None of the strangeness matters. Our God is strange, strange in the sense that He is very different from us. He is not "one of the guys," and His commands are not just friendly suggestions. We may try to pull God down to our level, but in so doing, we lose sight of God.

Yes, it is all very strange, and strange it must remain.


Janis Williams said...

We cannot do 'church for the unchurched.' Gosh, it's hard enough for the churched! We all have itching ears that want scratching. The best we (the congregation) can do is to take the visitor (Believer or not) into hand, and help him through the Divine Service. My question is: Do we know enough of what it happening to explain it even to ourselves? I am thankful for a service folder/bulletin that has sidebars explaining the Service. We all need to take a moment (NOT during the Service) to read those sidebars.

Carl Vehse said...

"Now I am not at all suggesting that we prevent those not yet of the faith from witnessing what happens on Sunday morning"
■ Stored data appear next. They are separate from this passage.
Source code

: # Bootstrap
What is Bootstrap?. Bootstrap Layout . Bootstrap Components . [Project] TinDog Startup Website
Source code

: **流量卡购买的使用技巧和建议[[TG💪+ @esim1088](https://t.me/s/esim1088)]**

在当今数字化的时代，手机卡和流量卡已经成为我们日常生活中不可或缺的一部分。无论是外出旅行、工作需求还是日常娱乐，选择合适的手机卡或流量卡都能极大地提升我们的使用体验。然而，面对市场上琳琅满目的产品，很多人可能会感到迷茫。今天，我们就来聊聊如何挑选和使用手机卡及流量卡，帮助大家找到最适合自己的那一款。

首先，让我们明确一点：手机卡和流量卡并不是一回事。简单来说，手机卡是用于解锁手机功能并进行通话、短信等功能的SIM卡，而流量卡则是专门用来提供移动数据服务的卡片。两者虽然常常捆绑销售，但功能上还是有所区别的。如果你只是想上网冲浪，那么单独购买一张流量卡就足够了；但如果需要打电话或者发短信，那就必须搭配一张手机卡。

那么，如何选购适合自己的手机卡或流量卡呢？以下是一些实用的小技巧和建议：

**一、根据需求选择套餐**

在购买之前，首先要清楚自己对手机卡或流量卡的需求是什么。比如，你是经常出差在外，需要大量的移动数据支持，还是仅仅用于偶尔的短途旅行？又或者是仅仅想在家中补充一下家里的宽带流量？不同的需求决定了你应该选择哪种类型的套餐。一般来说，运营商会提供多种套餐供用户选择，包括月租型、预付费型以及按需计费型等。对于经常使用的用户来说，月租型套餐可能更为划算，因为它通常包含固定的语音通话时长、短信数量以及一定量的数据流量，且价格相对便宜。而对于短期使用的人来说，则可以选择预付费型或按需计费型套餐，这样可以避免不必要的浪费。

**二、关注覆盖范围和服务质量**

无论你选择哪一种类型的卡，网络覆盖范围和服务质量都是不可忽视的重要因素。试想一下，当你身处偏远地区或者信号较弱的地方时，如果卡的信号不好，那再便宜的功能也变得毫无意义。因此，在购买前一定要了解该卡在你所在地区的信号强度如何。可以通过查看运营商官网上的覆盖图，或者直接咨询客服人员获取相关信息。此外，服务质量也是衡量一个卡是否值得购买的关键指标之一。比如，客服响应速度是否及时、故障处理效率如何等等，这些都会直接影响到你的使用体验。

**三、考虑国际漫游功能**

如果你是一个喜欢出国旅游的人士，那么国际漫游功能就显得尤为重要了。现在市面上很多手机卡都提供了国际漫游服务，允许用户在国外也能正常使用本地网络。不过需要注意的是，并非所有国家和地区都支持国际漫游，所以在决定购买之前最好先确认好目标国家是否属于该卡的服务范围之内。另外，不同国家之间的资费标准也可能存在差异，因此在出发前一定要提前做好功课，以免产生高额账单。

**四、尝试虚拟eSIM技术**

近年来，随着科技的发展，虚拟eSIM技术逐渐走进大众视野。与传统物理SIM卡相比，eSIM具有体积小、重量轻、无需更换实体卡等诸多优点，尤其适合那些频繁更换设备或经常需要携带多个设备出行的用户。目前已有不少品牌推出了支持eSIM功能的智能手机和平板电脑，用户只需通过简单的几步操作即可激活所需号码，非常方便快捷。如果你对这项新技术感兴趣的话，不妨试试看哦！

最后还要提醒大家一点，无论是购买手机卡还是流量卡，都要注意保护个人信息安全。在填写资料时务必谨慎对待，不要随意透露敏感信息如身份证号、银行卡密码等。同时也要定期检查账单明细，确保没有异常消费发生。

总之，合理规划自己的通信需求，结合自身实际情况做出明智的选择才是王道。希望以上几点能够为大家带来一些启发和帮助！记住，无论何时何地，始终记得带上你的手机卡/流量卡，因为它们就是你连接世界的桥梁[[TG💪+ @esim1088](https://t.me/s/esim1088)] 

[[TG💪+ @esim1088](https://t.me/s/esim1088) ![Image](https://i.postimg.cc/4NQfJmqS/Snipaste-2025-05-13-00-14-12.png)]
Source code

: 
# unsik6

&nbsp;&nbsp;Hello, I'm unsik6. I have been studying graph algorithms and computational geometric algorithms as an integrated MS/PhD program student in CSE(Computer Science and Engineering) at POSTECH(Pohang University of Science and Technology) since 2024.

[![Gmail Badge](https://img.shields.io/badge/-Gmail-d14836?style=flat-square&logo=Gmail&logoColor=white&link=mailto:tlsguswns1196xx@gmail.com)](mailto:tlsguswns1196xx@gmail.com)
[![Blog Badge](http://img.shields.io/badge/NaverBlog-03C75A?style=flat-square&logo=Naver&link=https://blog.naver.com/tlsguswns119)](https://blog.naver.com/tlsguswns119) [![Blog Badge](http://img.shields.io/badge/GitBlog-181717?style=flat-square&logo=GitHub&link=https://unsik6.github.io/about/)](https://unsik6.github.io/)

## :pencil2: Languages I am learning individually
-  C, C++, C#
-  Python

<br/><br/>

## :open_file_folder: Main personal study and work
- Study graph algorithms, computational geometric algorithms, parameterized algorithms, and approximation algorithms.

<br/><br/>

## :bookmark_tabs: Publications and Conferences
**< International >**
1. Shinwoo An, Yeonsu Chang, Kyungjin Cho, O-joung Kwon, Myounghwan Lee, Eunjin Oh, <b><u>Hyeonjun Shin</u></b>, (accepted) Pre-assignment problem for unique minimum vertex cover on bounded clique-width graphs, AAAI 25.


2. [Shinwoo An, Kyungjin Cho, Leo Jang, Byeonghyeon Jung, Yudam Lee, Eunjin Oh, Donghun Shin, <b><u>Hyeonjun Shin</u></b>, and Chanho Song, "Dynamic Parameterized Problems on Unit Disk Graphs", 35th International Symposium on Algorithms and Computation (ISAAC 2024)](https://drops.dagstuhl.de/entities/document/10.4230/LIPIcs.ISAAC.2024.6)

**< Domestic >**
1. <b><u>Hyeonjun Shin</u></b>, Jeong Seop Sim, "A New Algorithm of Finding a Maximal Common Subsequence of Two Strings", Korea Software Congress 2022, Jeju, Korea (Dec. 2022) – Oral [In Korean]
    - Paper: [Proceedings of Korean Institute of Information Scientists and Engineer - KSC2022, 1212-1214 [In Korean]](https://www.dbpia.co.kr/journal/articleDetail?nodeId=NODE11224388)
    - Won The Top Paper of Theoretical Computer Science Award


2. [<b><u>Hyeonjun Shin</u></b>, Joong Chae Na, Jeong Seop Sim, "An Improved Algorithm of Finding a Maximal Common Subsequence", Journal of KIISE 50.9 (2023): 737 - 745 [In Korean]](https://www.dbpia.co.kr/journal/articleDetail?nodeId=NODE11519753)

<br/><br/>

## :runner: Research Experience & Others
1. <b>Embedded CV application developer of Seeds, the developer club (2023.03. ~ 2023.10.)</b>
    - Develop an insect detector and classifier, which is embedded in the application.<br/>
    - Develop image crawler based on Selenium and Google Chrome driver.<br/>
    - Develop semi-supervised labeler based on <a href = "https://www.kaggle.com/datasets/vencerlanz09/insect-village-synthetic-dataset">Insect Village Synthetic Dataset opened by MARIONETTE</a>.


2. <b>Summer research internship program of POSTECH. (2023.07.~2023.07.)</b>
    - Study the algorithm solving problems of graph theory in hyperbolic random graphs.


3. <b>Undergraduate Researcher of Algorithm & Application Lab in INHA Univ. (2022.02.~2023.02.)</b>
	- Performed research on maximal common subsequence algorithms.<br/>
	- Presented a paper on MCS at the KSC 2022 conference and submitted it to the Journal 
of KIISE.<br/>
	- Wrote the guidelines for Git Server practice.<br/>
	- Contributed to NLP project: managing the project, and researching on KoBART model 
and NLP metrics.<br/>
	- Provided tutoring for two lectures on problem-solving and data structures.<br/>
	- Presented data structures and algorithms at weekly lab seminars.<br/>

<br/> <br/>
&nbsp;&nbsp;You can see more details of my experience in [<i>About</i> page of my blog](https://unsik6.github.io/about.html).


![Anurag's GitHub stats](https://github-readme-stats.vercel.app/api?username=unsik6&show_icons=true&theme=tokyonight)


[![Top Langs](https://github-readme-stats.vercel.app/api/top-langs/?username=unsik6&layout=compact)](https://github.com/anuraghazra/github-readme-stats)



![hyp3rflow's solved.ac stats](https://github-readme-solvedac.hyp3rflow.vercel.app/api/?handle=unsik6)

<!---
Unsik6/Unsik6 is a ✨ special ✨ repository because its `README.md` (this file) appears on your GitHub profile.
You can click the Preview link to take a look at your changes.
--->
Martin Luther did, in an Ecclesiola in Ecclesia-style proposal from his Preface to the German Mass:

"The third kind of Service which a truly Evangelical Church Order should have would not be held in a public place for all sorts of people, but for those who mean to be real Christians and profess the Gospel with hand and mouth. They would record their names on a list and meet by themselves in some house in order to pray, read, baptize, receive the Sacrament and do other Christian works. In this manner those who do not lead Christian lives could be known, reproved, reclaimed, cast out or excommunicated, according to the rule of Christ in Matthew 18:15. Here one could also establish a common benevolent fund among the Christians, which should be willingly given and distributed among the poor, according to the example of St. Paul, 2 Corinthians 9:1. The many and elaborate chants would be unnecessary. There could be a short, appropriate Order for Baptism and the Sacrament and everything centered on the Word and Prayer and Love. There would be need of a good brief catechism on the Creed, the Ten Commandments and the Our Father. In short, if one had the people and persons who wanted to be Christians in fact, the rules and regulations could easily be supplied.
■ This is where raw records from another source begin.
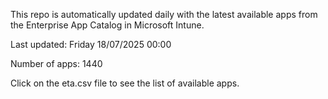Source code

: This repo is automatically updated daily with the latest available apps from the Enterprise App Catalog in Microsoft Intune.

Last updated: Friday 18/07/2025 00:00

Number of apps: 1440

Click on the eta.csv file to see the list of available apps.
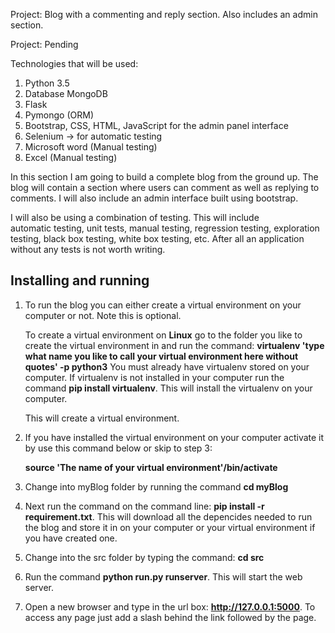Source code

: Project: Blog with a commenting and reply section. Also includes an admin section.

Project: Pending

Technologies that will be used:

1) Python 3.5
2) Database MongoDB
3) Flask
4) Pymongo (ORM)
5) Bootstrap, CSS, HTML, JavaScript for the admin panel interface
6) Selenium -> for automatic testing
 7) Microsoft word (Manual testing)
 8) Excel (Manual testing)
 
 In this section I am going to build a complete blog from the ground up.
 The blog will contain a section where users can comment as well as 
 replying to comments. I will also include an admin interface built using
 bootstrap.
 
 
 I will also be using a combination of testing. This will include  
 automatic testing, unit tests, manual testing, regression testing, exploration testing, 
 black box testing, white box testing, etc. After all an application without any
 tests is not worth writing.
  
 
 Installing and running
 --------------------------------------------------------------------------------
 
 1) To run the blog you can either create a virtual environment on your computer or not. Note this is optional.
 
       To create a virtual environment on **Linux** go to the folder you like to create the virtual environment in
        and run the command:  **virtualenv 'type what name you like to call your virtual environment here without quotes' -p python3**
        You must already have virtualenv stored on your computer. If virtualenv is not installed in your computer run the command **pip install virtualenv**. 
        This will install the virtualenv on your computer.
 
    This will create a virtual environment.
 
 2) If you have installed the virtual environment on your computer activate it by use this command below or skip to step 3:
 
    **source 'The name of your virtual environment'/bin/activate**
 
3) Change into myBlog folder by running the command **cd myBlog**

4) Next run the command on the command line: **pip install -r requirement.txt**.
    This will download all the depencides needed to run the blog and store it in on your computer or your virtual environment if you have created one. 
 
 4) Change into the src folder by typing the command: **cd src**
 5) Run the command **python run.py runserver**. This will start the web server.
 6) Open a new browser and type in the url box: **http://127.0.0.1:5000**.
 To access any page just add a slash behind the link followed by the page.
 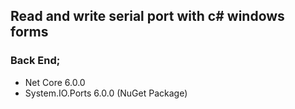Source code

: ﻿## Read and write serial port with c# windows forms


### Back End;
-   Net Core 6.0.0
-   System.IO.Ports 6.0.0 (NuGet Package)
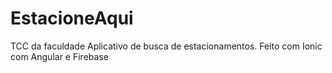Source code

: # EstacioneAqui
TCC da faculdade 
Aplicativo de busca de estacionamentos. Feito com Ionic com Angular e Firebase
"But as yet I neither can nor desire to begin, or to make rules for such a congregation or assembly. I have not yet the persons necessary to accomplish it; nor do I observe many who strongly urge it. If circumstances should force me to it and I can no longer refuse with a good conscience, I shall gladly do my part and help as best I may."

Jason Kiefer said...

In regards to what Car/Dr. Strickert posted, I have seen this Preface used and abused by people who wish to rid themselves of a church building, declaring freedom to do what ever, and appear to have a dislike for all things ekklesia. Just my observation. But I am not sure how "Lutheran such an attitude is, and the desire for the modern house church movement.

Of concern for these itching ears is that Lutheran subscribe to the Book of Concord, which states we do not abolish the Mass. The Preface comes form Martin Luther's extra writing, WHICH WE DO NOT SUBSCRIBE TO AND ARE THEREFORE NOT BEHOLDEN TO. Luther
's writings can help us a lot, but they are not norms, and also must be read in light of Scripture and then the Confessions. Context: in that Luther's third kind of service sounds similar to the third use of the Law. Christians are not bound slavishly to the law and cannot help but fail at it. But in sanctified in Christ by the Holy Spirit we gladly follow God's commands joyfully, with out much thought of or coercion by the Law.